With the new inclusive ID structure, can I now delete all records by organizationId, spaceId, or sourceId by using the below format?

const nextPage = await index.listPaginated({
	prefix: `source_${sourceId}#`, // can I put any prefix here?
        // AND does this work? prefix: `organization_${orgId}#`
        // AND this works too? prefix: `space_${spaceId}#`
	paginationToken: page.pagination.next,
});

OR is it incremental starting from the beginning?

const nextPage = await index.listPaginated({
	prefix: `organization_{orgId}#`,
        // AND need more for this? prefix: `organization_${orgId}#space_${spaceId}#`
        // AND for most specific would need all three? prefix: `organization_{orgId}#space_{spaceId}#source_{sourceId}#`
	paginationToken: page.pagination.next,
});

Some insight would be amazing. Thank you!

mike1 · April 5, 2024, 8:47pm

Following up on this for posterity and help others with the same question. I ran some tests and found some answers.

You CANNOT query by any prefix within the ID.

Take an id of organization_1#space_1#source_1#abc

You cannot query by only knowing the space or source. This will not work:

const response = await index.listPaginated({
	prefix: "source_1#",
});

This will not work either:

const response = await index.listPaginated({
	prefix: "space_1#source_1#",
});

The only way to perform these queries is by starting at the beginning and narrowing specificity within the ID. These will work:

const response = await index.listPaginated({
	prefix: "organization_1#",
});

const response = await index.listPaginated({
	prefix: "organization_1#space_1#",
});

const response = await index.listPaginated({
	prefix: "organization_1#space_1#source_1#",
});

With this in mind, it also answers our other question about structuring multi-level IDs.

We should always start with the wider document so that we’re able to query without knowing the children. This is a good structure:
parent#child#grandchild#...

Without that structure, we wouldn’t be able to query all vectors within an organization.

zeke · April 9, 2024, 6:32pm

@mike1, thank you for sharing your analysis with the community! Your tests all check out with the expected behavior.

mike1 · April 9, 2024, 6:49pm

of course! Always to help the future readers. One additional thing I learned and wanted to point out:

If you use a namespace to create the record, you’ll need to use that namespace to fetch the record, even with ID prefix matching.

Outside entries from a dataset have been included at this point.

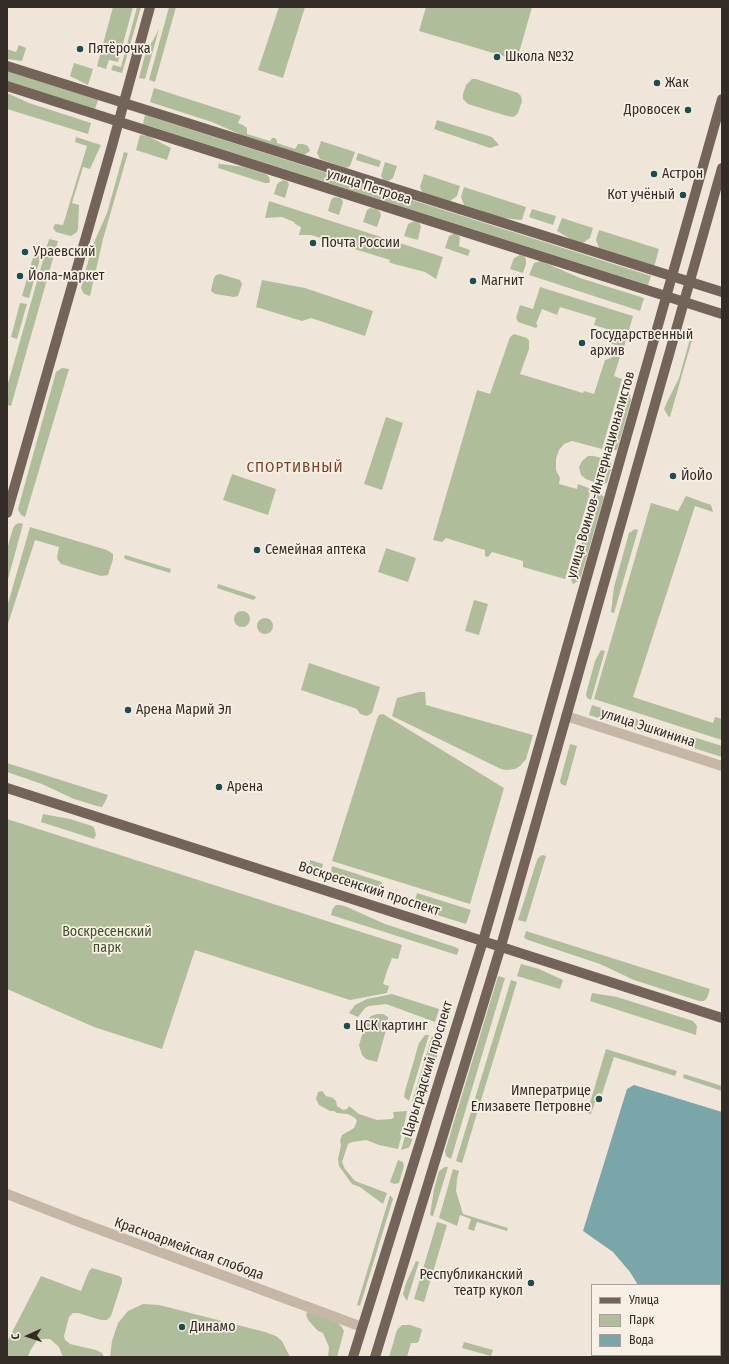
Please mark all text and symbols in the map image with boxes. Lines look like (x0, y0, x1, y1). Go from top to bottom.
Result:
place label: Пятёрочка (88, 41, 151, 57)
marker: Пятёрочка (75, 44, 85, 54)
place label: Школа №32 (505, 49, 574, 65)
marker: Школа №32 (492, 52, 502, 62)
place label: Жак (665, 75, 689, 91)
marker: Жак (652, 78, 662, 88)
place label: Дровосек (624, 102, 680, 118)
marker: Дровосек (683, 105, 693, 115)
street label: улица Петрова (325, 165, 413, 209)
place label: Астрон (662, 166, 703, 182)
marker: Астрон (649, 169, 659, 179)
place label: Кот учёный (607, 187, 675, 203)
marker: Кот учёный (678, 190, 688, 200)
place label: Почта России (321, 235, 400, 251)
marker: Почта России (308, 238, 318, 248)
place label: Ураевский (33, 244, 95, 260)
marker: Ураевский (20, 247, 30, 257)
place label: Йола-маркет (28, 268, 104, 284)
marker: Йола-маркет (15, 271, 25, 281)
place label: Магнит (481, 273, 524, 289)
marker: Магнит (468, 276, 478, 286)
place label: Государственный архив (590, 327, 693, 360)
marker: Государственный архив (577, 338, 587, 348)
street label: улица Воинов-Интернационалистов (563, 369, 639, 581)
district label: СПОРТИВНЫЙ (246, 459, 344, 477)
place label: ЙоЙо (681, 468, 713, 484)
marker: ЙоЙо (668, 471, 678, 481)
place label: Семейная аптека (265, 542, 366, 558)
marker: Семейная аптека (252, 545, 262, 555)
place label: Арена Марий Эл (136, 702, 232, 718)
marker: Арена Марий Эл (123, 705, 133, 715)
street label: улица Эшкинина (599, 705, 697, 751)
place label: Арена (227, 779, 263, 795)
marker: Арена (214, 782, 224, 792)
street label: Воскресенский проспект (296, 858, 442, 920)
park label: Воскресенский парк (62, 924, 152, 956)
street label: Царьградский проспект (399, 999, 457, 1139)
place label: ЦСК картинг (355, 1018, 428, 1034)
marker: ЦСК картинг (342, 1021, 352, 1031)
place label: Императрице Елизавете Петровне (471, 1083, 591, 1116)
marker: Императрице Елизавете Петровне (594, 1094, 604, 1104)
street label: Красноармейская слобода (112, 1214, 266, 1284)
place label: Республиканский театр кукол (419, 1267, 523, 1300)
marker: Республиканский театр кукол (526, 1278, 536, 1288)
legend (591, 1284, 721, 1356)
text: Улица (629, 1293, 659, 1307)
text: Парк (629, 1313, 654, 1327)
north arrow (8, 1316, 48, 1356)
place label: Динамо (190, 1319, 235, 1335)
marker: Динамо (177, 1322, 187, 1332)
text: С (9, 1333, 22, 1340)
text: Вода (629, 1333, 654, 1347)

By the way Zeke, this might be useful information to add to the existing docs. Seems like an important concept but doesn’t get much love in the docs currently.

zeke · April 10, 2024, 5:49pm

Thanks for following up and for the feedback, @mike1!

In List vector IDs, we state, " The list operation lists the IDs of vectors in a single namespace of a serverless index."

In Using namespaces, we state, “When you don’t specify a namespace name for an operation, Pinecone uses the default namespace name of "" (the empty string).”

An alternative explanation in Operations across all namespaces offers, “All vector operations apply to a single namespace, with one exception: The DescribeIndexStatistics operation.”

Is there another area you feel would be helpful to document the limitation of data plane operations to a singular namespace?